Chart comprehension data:
━━━━━━━━━━━━━━━━━━━━━━━━━━━━━━
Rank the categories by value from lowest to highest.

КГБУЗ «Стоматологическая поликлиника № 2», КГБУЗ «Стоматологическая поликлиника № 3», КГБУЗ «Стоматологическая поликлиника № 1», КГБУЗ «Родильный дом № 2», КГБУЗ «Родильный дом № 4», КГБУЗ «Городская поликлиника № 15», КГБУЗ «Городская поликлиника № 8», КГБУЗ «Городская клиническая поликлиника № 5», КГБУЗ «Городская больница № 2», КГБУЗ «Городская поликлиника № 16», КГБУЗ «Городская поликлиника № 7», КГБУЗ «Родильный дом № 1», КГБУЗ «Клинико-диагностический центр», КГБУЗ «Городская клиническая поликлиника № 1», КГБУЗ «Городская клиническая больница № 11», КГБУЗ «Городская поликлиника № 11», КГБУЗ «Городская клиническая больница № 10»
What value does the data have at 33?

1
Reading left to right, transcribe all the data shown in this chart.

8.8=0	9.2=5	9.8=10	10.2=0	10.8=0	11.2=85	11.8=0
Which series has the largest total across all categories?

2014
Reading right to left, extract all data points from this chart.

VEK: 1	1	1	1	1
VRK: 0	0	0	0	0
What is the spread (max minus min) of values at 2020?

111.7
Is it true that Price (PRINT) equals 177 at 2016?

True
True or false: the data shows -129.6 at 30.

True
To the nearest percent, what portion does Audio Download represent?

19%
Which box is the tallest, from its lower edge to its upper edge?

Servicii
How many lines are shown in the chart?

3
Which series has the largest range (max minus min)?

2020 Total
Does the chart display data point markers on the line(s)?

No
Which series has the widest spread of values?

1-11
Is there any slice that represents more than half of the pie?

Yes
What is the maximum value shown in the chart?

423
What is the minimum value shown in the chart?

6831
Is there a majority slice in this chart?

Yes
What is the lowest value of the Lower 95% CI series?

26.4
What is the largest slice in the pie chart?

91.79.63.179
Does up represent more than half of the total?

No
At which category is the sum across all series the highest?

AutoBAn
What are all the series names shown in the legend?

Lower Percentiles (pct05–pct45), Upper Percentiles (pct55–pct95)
━━━━━━━━━━━━━━━━━━━━━━━━━━━━━━
▶ _EXERCISE DIRECTIONS_: Could you copy out every one of the entries above, line for line and word for word, without changing anything?

▶ _TASK RESULT_:
Rank the categories by value from lowest to highest.

КГБУЗ «Стоматологическая поликлиника № 2», КГБУЗ «Стоматологическая поликлиника № 3», КГБУЗ «Стоматологическая поликлиника № 1», КГБУЗ «Родильный дом № 2», КГБУЗ «Родильный дом № 4», КГБУЗ «Городская поликлиника № 15», КГБУЗ «Городская поликлиника № 8», КГБУЗ «Городская клиническая поликлиника № 5», КГБУЗ «Городская больница № 2», КГБУЗ «Городская поликлиника № 16», КГБУЗ «Городская поликлиника № 7», КГБУЗ «Родильный дом № 1», КГБУЗ «Клинико-диагностический центр», КГБУЗ «Городская клиническая поликлиника № 1», КГБУЗ «Городская клиническая больница № 11», КГБУЗ «Городская поликлиника № 11», КГБУЗ «Городская клиническая больница № 10»
What value does the data have at 33?

1
Reading left to right, transcribe all the data shown in this chart.

8.8=0	9.2=5	9.8=10	10.2=0	10.8=0	11.2=85	11.8=0
Which series has the largest total across all categories?

2014
Reading right to left, extract all data points from this chart.

VEK: 1	1	1	1	1
VRK: 0	0	0	0	0
What is the spread (max minus min) of values at 2020?

111.7
Is it true that Price (PRINT) equals 177 at 2016?

True
True or false: the data shows -129.6 at 30.

True
To the nearest percent, what portion does Audio Download represent?

19%
Which box is the tallest, from its lower edge to its upper edge?

Servicii
How many lines are shown in the chart?

3
Which series has the largest range (max minus min)?

2020 Total
Does the chart display data point markers on the line(s)?

No
Which series has the widest spread of values?

1-11
Is there any slice that represents more than half of the pie?

Yes
What is the maximum value shown in the chart?

423
What is the minimum value shown in the chart?

6831
Is there a majority slice in this chart?

Yes
What is the lowest value of the Lower 95% CI series?

26.4
What is the largest slice in the pie chart?

91.79.63.179
Does up represent more than half of the total?

No
At which category is the sum across all series the highest?

AutoBAn
What are all the series names shown in the legend?

Lower Percentiles (pct05–pct45), Upper Percentiles (pct55–pct95)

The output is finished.